Wednesday, November 4, 2015

Strategic Planning in Government and the Balanced Scorecard

The Balanced Scorecard is presented as a tool that enables managers to adopt a holistic approach in strategy formulation rather than remaining constrained by the traditional method of making strategic decisions purely under financial considerations, e.g. revenue, profit, earnings per share. Specifically, the Balanced Scorecard links the financial perspective with important operational realities: how the customer views the company's performance, the internal strengths and weaknesses of the company's business processes vis-a-vis competition and customer expectations, and the company's ability to constantly learn and innovate in real time so as to prepare for the future and stay on top of the game. The catch is though, these linkages are readily discernible in the operational model of a for-profit company which produces certain products or renders certain services to a certain number of customers over a given period of time, revenues thus generated providing the economic basis for the company's survival and justifying the complex linkages analyzed in the Balanced Scorecard. In my experience, however, as a government functionary in a developing country, most government departments just rely on top-down annual fiscal allocations to continue operations. There are no stimulants such as external competition or responsibility to shareholders to spur such in-depth analysis of the organization's internal and external environments as the Balanced Scorecard demands. Often, and owing primarily to a captive client base and weak political and legal systems as in a developing country, government departments hardly care about what their clients think of them. It is the clients who need them, and not vice versa.
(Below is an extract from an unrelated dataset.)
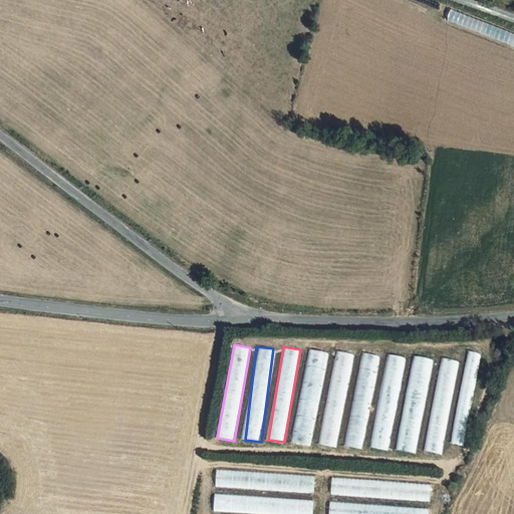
[(292,442),(312,446),(328,352),(309,348),(292,442)]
In such a setting as described above, the Balanced Scorecard method for measuring performance can only be meaningfully deployed if a department's annual funding is linked with performance. This in itself can become problematic because funding for such vital institutions as the police, the fire service, schools and hospitals can never be totally linked to performance. Also, performance measurement and evaluation requires a great deal of political will and resource investment which is often lacking. In this context, I believe it is of foremost importance for governmental organizations to first introspectively discover their core values and purpose of existence as recommended in 'Building Your Company's Vision'. Then they must set truly ambitious long-term goals (the BHAG) for themselves, e.g. Pakistan will be the top exporter of mangoes to Europe and America by 2025. Once these essentials are clarified, organizations can set about identifying their clients as vital to achieving the BHAG and setting the smaller goals and performance measures towards the larger outcome. The financial perspective could then be how efficiently and effectively in terms of internal practice and innovative approaches the organization utilizes its fiscal allocation towards meeting client expectations as it ultimately strives towards the BHAG and associated shorter-term objectives.

The City of Charlotte presents a good model for the meaningful implementation of the Balanced Scorecard. It also underscores the paramount significance of political will and commitment to change in transitioning towards measurement-based performance and strategy in a governmental setting.